NHMDenmark / Mass-Digitizer

Common repo for the DaSSCo team
Apache License 2.0
2 stars 0 forks source link

Protocol for data quality assurance checks #507

Open PipBrewer opened 5 months ago

PipBrewer commented 5 months ago

We need to develop and write a protocol for quality assurance checks on the data in Specify. This involves selecting a minimum of 5 Specify records per collection for which DaSSCo is generating data via mass digitisation every month and checking the Specify records against the digiapp imports and the images. We should use an automated number generator to select the specific records we should check. We should also keep a record of how many records from each collection we have checked when and the number and type of issues we find. Please update the following document with the protocol: Protocol for data quality assurance checks in Specify.docx which is located: N:\SCI-SNM-DigitalCollections\DaSSCo\Admin and project management\Data tasks

RebekkaML commented 2 months ago

Since Pip asked for any thoughts on this topic:

We also need to make sure the images exist and can be found, I suspect that a lot are still stuck in all kinds of error folders.

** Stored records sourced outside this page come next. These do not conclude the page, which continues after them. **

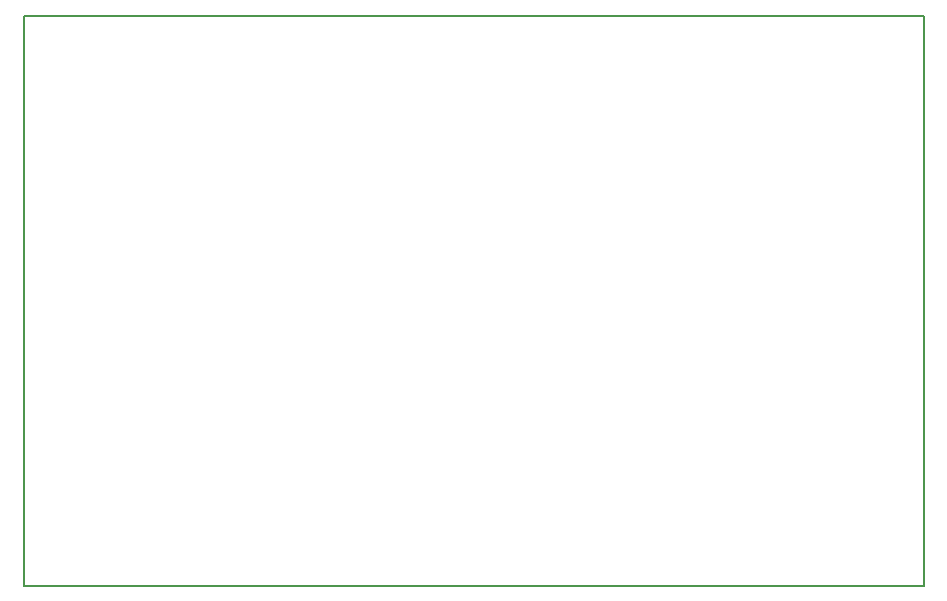
<source format=gbr>
G04 #@! TF.GenerationSoftware,KiCad,Pcbnew,(5.1.5)-3*
G04 #@! TF.CreationDate,2020-06-16T01:41:37-04:00*
G04 #@! TF.ProjectId,SMT-Theremin-v1,534d542d-5468-4657-9265-6d696e2d7631,rev?*
G04 #@! TF.SameCoordinates,Original*
G04 #@! TF.FileFunction,Profile,NP*
%FSLAX46Y46*%
G04 Gerber Fmt 4.6, Leading zero omitted, Abs format (unit mm)*
G04 Created by KiCad (PCBNEW (5.1.5)-3) date 2020-06-16 01:41:37*
%MOMM*%
%LPD*%
G04 APERTURE LIST*
%ADD10C,0.200000*%
G04 APERTURE END LIST*
D10*
X157480000Y-71120000D02*
X81280000Y-71120000D01*
X157480000Y-119380000D02*
X157480000Y-71120000D01*
X81280000Y-119380000D02*
X157480000Y-119380000D01*
X81280000Y-71120000D02*
X81280000Y-119380000D01*
M02*

</source>
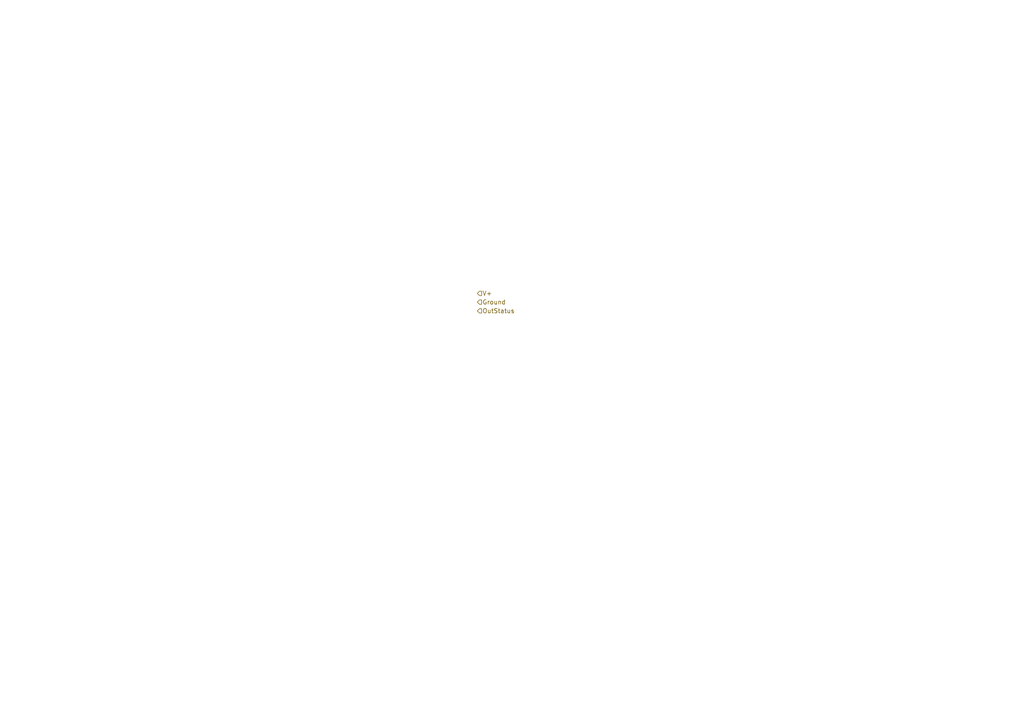
<source format=kicad_sch>
(kicad_sch
	(version 20231120)
	(generator "eeschema")
	(generator_version "8.0")
	(uuid "935a3439-aff9-4b07-a782-f4a23f3f9610")
	(paper "A4")
	(lib_symbols)
	(hierarchical_label "Ground"
		(shape input)
		(at 138.43 87.63 0)
		(fields_autoplaced yes)
		(effects
			(font
				(size 1.27 1.27)
			)
			(justify left)
		)
		(uuid "215661b1-b60e-488a-9330-51ce0e66cc15")
	)
	(hierarchical_label "OutStatus"
		(shape input)
		(at 138.43 90.17 0)
		(fields_autoplaced yes)
		(effects
			(font
				(size 1.27 1.27)
			)
			(justify left)
		)
		(uuid "61081842-8be6-4609-a584-e815e873896c")
	)
	(hierarchical_label "V+"
		(shape input)
		(at 138.43 85.09 0)
		(fields_autoplaced yes)
		(effects
			(font
				(size 1.27 1.27)
			)
			(justify left)
		)
		(uuid "f9d1e758-e4c8-4c51-beff-b8b272e2dd17")
	)
)
</source>
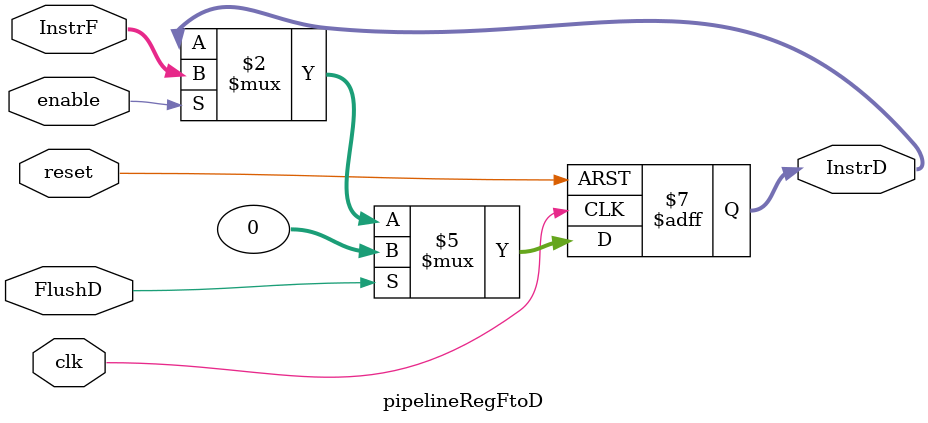
<source format=sv>
module pipelineRegFtoD #(parameter WIDTH = 32)(input logic clk, reset, enable, FlushD,
															  input logic  [WIDTH-1:0] InstrF,
															  output logic [WIDTH-1:0] InstrD);
	// Este es el registro que divide la parte de Fetch y Decode
	always_ff @( posedge clk, posedge reset )
		begin
			//como siempre, al ser un flipflop, si hay un reset se resetea en 0
			if (reset)
				InstrD <= 0;
			else
				//si el reset no esta activado seguimos normalmente
				begin
					//Si el hazardUnit nos esta diciendo que hagamos un flush
					if (FlushD)
						//devolvemos una cadena de 32 0s
						InstrD <= 0;
					//si en cambio, el StallD esta en 0, entonces al estar negada la entrada nos da un 1, por lo que damos como resultado 
					//la instruccion de entrada 
					else if (enable)
						InstrD <= InstrF;
			end
		end
endmodule 
</source>
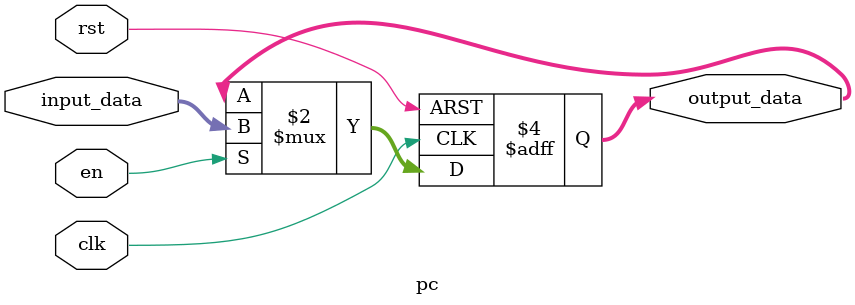
<source format=v>
`timescale 1ns / 1ps


module pc#(parameter WIDTH=32)(
    input [WIDTH-1:0]input_data,
    input en,
    input rst,
    input clk,
    output reg [WIDTH-1:0]output_data
    );
    always @(posedge clk or posedge rst) begin
        if(rst)begin
            output_data <= 32'h0x3000;
        end
        else if(en) begin
            output_data <= input_data; 
        end
            
    end
endmodule

</source>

Some barcodes might not even be in Specify. There is no system to check if we actually scanned each barcode at the herbarium (at the pinned insects station we barcode and image specimens in one go, here we can check that we have the same number of barcodes and images in the end). But at the Herbarium, I suspect that there are some barcodes that weren’t scanned. I found one such case when working on the author sheet, and I also noticed during importing that there are sometimes gaps of 1 barcode in the datasets.

Other issues we should look out for are MSO / MOS and if they are connected and barcoded correctly, and that the taxonomic information is correct, since this had a lot of issues during importing (especially correctly recognizing Hybrids, subspecies, variety etc.) and I’m sure that we missed some of these cases.